17. Stop using your kid to compete with other parents.

Just because your neighbor’s kid is identified as gifted and talented doesn’t mean that your kid isn’t just as smart, if not smarter. Gifted and talented, just like special education, simply means a kid learns a little differently and needs a little different instruction. It breaks my heart to hear second-graders talking about how their parent says they “need to be GT.” This also goes for youth sports, awards, grades, etc. Every kid is good at something. Let them enjoy it because there will be plenty of time for competition later on in life.

18. You (or your kid) are never an exception to the rules.

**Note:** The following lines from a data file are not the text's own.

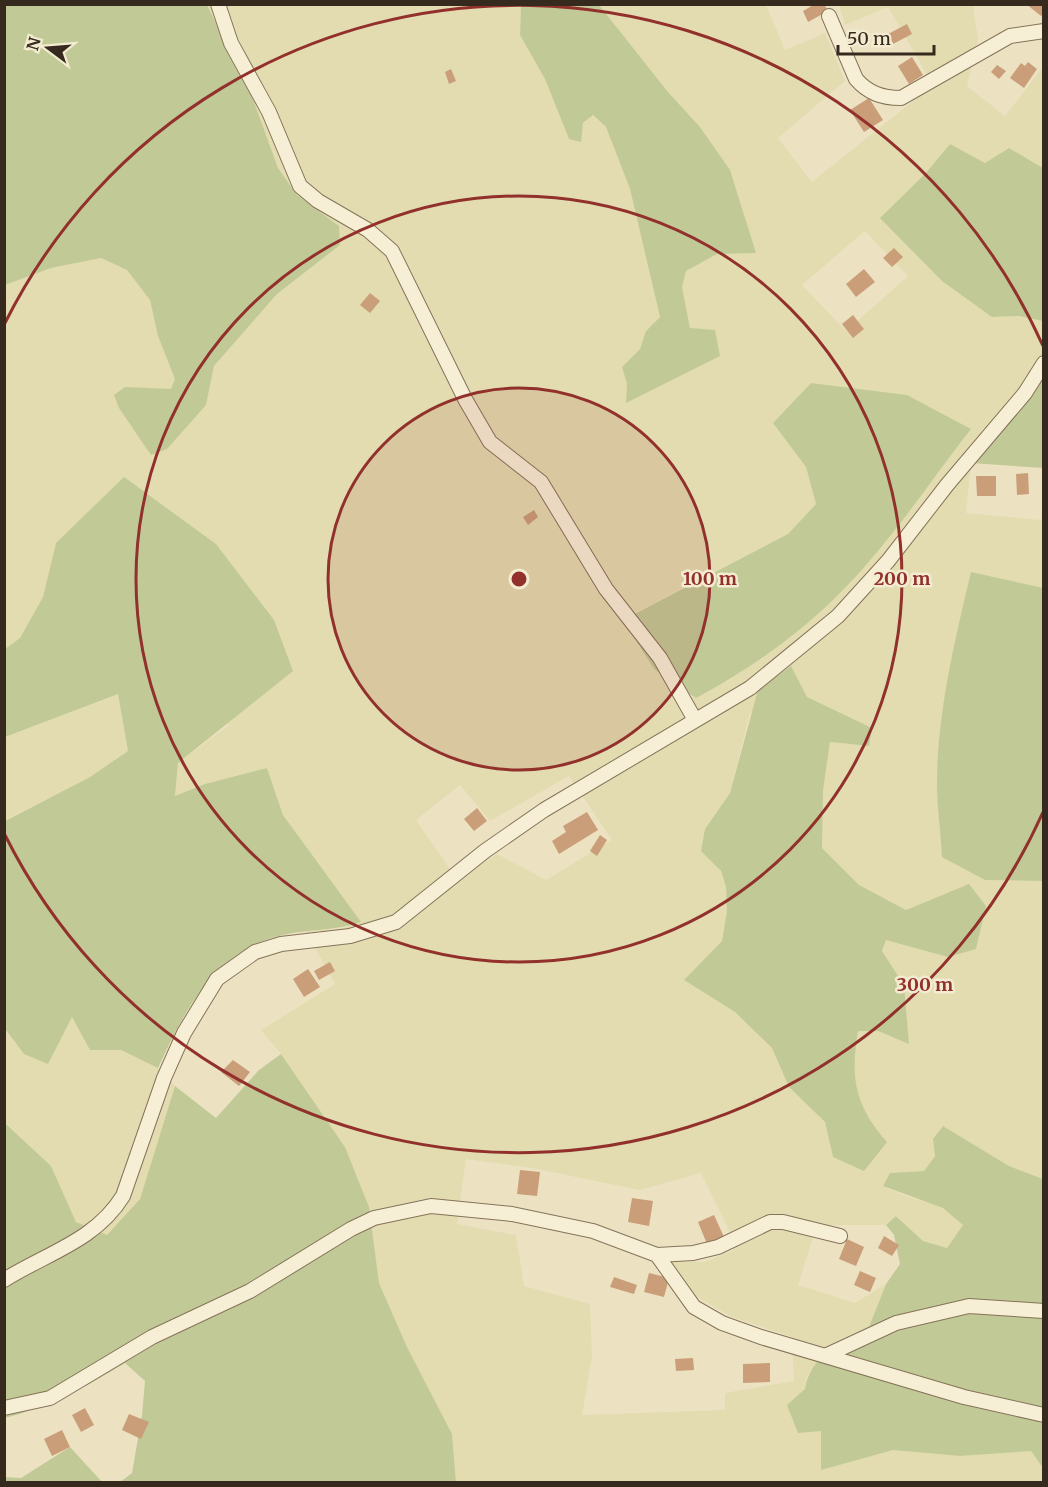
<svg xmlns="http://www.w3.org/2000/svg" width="1048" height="1487" viewBox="0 0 1048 1487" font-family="Merriweather,serif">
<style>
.farmland{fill:#e2dcb0;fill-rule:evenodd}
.green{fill:#c1ca96}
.building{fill:#c99e79}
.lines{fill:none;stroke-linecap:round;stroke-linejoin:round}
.minor-casing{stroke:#85735a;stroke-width:16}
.minor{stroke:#f7efd5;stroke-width:14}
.ring{fill:none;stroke:#92302c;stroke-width:3}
.centre{fill:#92302c;stroke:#f4ecd1;stroke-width:3}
.ring-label{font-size:18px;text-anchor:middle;font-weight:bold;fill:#92302c;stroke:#f4ecd1;stroke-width:5;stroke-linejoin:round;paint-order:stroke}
</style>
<rect width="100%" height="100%" fill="#ece2c2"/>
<!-- farmland -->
<g class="farmland">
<path d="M207 5H521L520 35 545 79 569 139 592 115 606 127 630 189 660 317 646 331 640 349 622 367 627 384 626 402 690 328 682 287 685 271 717 254 756 252 700 127 668 92 599 5H766L785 50 825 33 845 81 778 138 812 182 933 85 888 7 845 25 839 5H973L978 39 967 86 1005 116 1043 67V168L1009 148 985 163 950 144 925 174 992 317 1019 316 1043 321V374L971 463 966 513 1041 520 1043 499V588L1040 589 985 880 1043 881V1179L1009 1166 943 1126 933 1139 935 1156 924 1171 890 1173 883 1186 903 1195 944 1208 963 1225 947 1248 923 1241 897 1216 886 1225H817L798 1285 855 1303 886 1284 869 1327 831 1347 807 1376 805 1389 821 1430V1469L893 1450 960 1456 1031 1451 1043 1468V1482H456L452 1434 407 1347 379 1283 369 1207 345 1147 281 1054 261 1030 335 984 306 931 343 928 360 922 283 815 267 768 205 784 175 797 178 763 229 725 56 543 43 597 20 638 5 649V285L51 268 101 258 127 270 150 300 158 336 176 379 171 389H148L206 405 214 366 277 294 340 245 339 226 297 195 278 168 254 102ZM865 231 908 276 846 331 802 285ZM811 383 907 395 971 429 881 548 842 591 771 651 727 682 623 619 788 534 816 504 806 467 773 423ZM807 697 872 728 868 746 830 742 823 791 822 848 859 885 906 910 969 884 907 944 886 940 882 951 904 985 909 1044 878 1031H858L853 1062 858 1099 870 1123 887 1142 833 1157 825 1122 789 1087 772 1048 735 1012 684 980 722 941 727 911 726 887 705 829 730 793 750 713ZM569 776 612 840 546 880 497 854 458 881 416 820 460 785 490 821ZM466 1159 532 1168 640 1190 701 1173 731 1234 734 1250 705 1262 662 1261 689 1292 730 1316 792 1337 794 1381 725 1393V1410L582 1415 592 1357 590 1304 524 1286 516 1235 457 1224Z"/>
<polygon points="118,694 128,751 90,777 5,820 5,737"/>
<polygon points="72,1017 90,1050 121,1050 158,1068 175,1086 140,1199 107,1235 76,1222 51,1166 5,1122 4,1029 24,1054"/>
</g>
<!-- green -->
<g class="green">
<polygon points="5,5 207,5 254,102 278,168 297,195 339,226 340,245 277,294 214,366 206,405 167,449 151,455 119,408 114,395 125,387 171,389 175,379 158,336 150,300 127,270 101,258 51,268 5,285"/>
<polygon points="521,5 599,5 668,92 700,127 730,170 756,253 717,254 686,271 682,287 690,328 715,330 720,356 626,403 627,384 622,367 640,349 646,331 660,317 630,189 606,127 593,115 583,123 581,142 569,139 545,79 520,35"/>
<polygon points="950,144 985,163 1009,148 1043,168 1043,321 1019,316 992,317 942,281 880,218 925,174"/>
<polygon points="1043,374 1043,468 971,463"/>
<path d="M811 383 907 395 971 429C929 483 891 541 843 590 801 633 749 670 696 698L654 669 623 620 788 534 816 504 806 467 773 423Z"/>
<path d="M124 477 216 544 274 620 293 671 178 763 175 796 205 784 267 768 283 815 361 922C335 931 309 929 283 935 216 949 184 1011 158 1068L121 1050H90L72 1017 48 1064 24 1054 5 1029V821L90 777 128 751 118 694 5 737V649L20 638 43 597 56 543Z"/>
<path d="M971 572 1043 588V881L985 880 942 857C941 833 937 808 937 784 937 714 955 639 971 572Z"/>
<path d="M791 666 807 697 872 728 869 746 830 742 823 791 822 848 859 885 906 910 969 884 986 906 976 949 948 957 886 940 882 951 904 985 909 1044 878 1031H858C850 1078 855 1106 887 1142L864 1171 833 1157 825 1122 789 1087 772 1048 735 1012 684 980 722 941 727 911 726 887 721 871 701 851 705 829 730 793 758 690Z"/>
<path d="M281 1054 345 1147 369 1207 379 1283 407 1347 452 1434 456 1482H120L132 1473 142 1415 145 1381 125 1363C84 1388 51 1406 5 1418L4 1122 51 1166 76 1222 107 1235 140 1199 175 1086 216 1118 259 1070Z"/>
<path d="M943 1126 1009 1166 1043 1179V1468L1031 1451 960 1456 893 1450 821 1470V1431L798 1433 787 1405 805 1389C810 1356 842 1341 869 1327L886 1284 900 1264 894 1235 886 1225 896 1216 923 1241 947 1248 963 1225 943 1208 883 1186 890 1173 924 1171 935 1156 933 1139Z"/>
<polygon points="70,1447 102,1482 5,1482 4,1477 21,1478"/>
</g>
<!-- building -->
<g class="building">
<polygon points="815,4 824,4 828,11 808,22 803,11"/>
<polygon points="1026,4 1044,4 1044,13 1041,16"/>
<polygon points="907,24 912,34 893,44 888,34"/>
<polygon points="912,57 923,75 909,84 898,66"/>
<polygon points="1028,62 1037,69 1024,88 1010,78 1021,63 1025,66"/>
<polygon points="997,65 1006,71 999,79 991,72"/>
<polygon points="451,69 456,81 449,84 445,72"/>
<polygon points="869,98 883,120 864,132 850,110"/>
<polygon points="894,248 903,257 892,267 883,258"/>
<polygon points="864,269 875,282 856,297 846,284"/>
<polygon points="370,293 380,301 370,313 360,305"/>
<polygon points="853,315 864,329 853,338 842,324"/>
<polygon points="1028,473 1029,494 1017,495 1016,474"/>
<polygon points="976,476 996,476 996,496 977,496"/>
<polygon points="534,510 538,517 528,525 523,517"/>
<polygon points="477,808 487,821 474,831 464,819"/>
<polygon points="587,812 598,830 559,854 552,841 566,832 563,826"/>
<polygon points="600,835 607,840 597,856 590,851"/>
<polygon points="330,962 335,971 319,980 314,971"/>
<polygon points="308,969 320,987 304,997 293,979"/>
<polygon points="233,1060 250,1072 239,1086 221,1072"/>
<polygon points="520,1170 540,1172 537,1196 517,1194"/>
<polygon points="632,1198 653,1201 649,1226 628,1222"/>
<polygon points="714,1215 724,1237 707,1244 698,1222"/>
<polygon points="884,1236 899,1245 892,1256 878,1248"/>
<polygon points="847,1239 864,1247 856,1266 839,1259"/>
<polygon points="860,1271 876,1278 870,1292 854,1285"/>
<polygon points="649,1273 669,1278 664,1297 644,1292"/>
<polygon points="614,1277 637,1285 634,1294 610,1287"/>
<polygon points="693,1358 694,1370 676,1371 675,1359"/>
<polygon points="770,1363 770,1382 743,1383 743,1364"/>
<polygon points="85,1408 94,1425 81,1432 72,1415"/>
<polygon points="129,1414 149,1422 141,1439 122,1430"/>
<polygon points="62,1430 70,1447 52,1456 44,1439"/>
</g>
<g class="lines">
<!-- minor casing -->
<g class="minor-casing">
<g id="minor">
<polyline points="218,4 231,43 269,112 300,186 318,201 368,230 392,251 465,399 490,442 541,482 606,589 660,658 695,720"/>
<path d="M829 16 856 79C868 93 882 98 901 98L1010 36 1044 31"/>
<polyline points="657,1255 693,1253 718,1247 770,1222 783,1222 840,1236"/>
<path d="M4 1280C47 1253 95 1241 123 1196L164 1078 184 1033 217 979 255 952 281 944 350 936 396 922 485 851 544 810 750 688 838 616 888 561 947 485 1025 393 1044 363"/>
<polyline points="827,1355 896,1323 969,1306 1044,1311"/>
<polyline points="4,1408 50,1398 152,1337 250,1291 351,1229 374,1218 431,1206 512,1214 593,1231 657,1255 694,1307 722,1323 761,1337 964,1397 1044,1415"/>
</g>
</g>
<!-- minor -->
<use href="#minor" class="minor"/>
</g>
<!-- distance rings -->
<circle cx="519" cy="579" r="191" fill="#92302c" fill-opacity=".12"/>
<g class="ring">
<circle cx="519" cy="579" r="191"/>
<circle cx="519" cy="579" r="383"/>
<path d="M1043 812A574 574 0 0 1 5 835M5 323A574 574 0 0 1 1043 346"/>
</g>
<circle cx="519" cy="579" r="9" class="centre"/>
<g class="ring-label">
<text x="710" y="585">100 m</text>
<text x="902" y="585">200 m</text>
<text x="925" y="991">300 m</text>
</g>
<!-- border -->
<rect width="1048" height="1487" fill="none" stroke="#362a1e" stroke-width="12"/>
<!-- north arrow -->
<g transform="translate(48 48) rotate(286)" stroke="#f4ecd1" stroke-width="4.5" paint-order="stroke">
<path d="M0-4.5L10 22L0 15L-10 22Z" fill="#362a1e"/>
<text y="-9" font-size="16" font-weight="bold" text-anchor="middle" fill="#362a1e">N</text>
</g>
<!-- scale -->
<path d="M838 45v9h96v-9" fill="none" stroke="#362a1e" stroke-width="3"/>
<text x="847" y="45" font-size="18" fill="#362a1e" stroke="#f4ecd1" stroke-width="4.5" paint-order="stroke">50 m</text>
</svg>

You can’t cut in the carpool line because you are in hurry. You also can’t have lunch with your kid on a closed campus day. Parking across the street and telling your kid to pretend to be a walker so you don’t have to sit in the pickup line just makes you look like a huge jerk. Schools have rules for the safety of the students. When you don’t follow the rules, you’re also teaching your child that they don’t have to follow the rules.

19. Your kid will behave differently around 22 other kids.

I could’ve retired within a year if I had $20 for every time a parent said, “My kid would never do that!” Elementary-age kids are notorious for making bad decisions. These bad decisions are what help them learn right from wrong and how to make not such bad decisions as teenagers and adults. No, your kid probably wouldn’t draw balls and wieners on your bathroom wall at home, but when being egged on by a few giggling boys at school, your child might decide in the moment that this is a great idea.

20. We appreciate involved parents.

Kids love sharing their daily school lives with their parents. Come have lunch with them and let them introduce you to all their friends as you force down a delicious cafeteria lunch and listen to the excited babble of 300-ish kids. Volunteer for a school event so they can show you off to their friends and teachers. Come to open house and “Meet the Teacher” night. Students whose parents are even a little bit involved have a much better chance at being successful in school because they see that we are on the same team with them and for them.

I’ve been blessed to have built some amazing relationships with some amazing kids and even more amazing parents through the years. Teaching is an exhausting and often thankless job, but oh-so rewarding. I like to think that parents are developing a little more appreciation for what we do now that it’s becoming clearer what we stand to lose with appointment of Betsy DeVos to education secretary.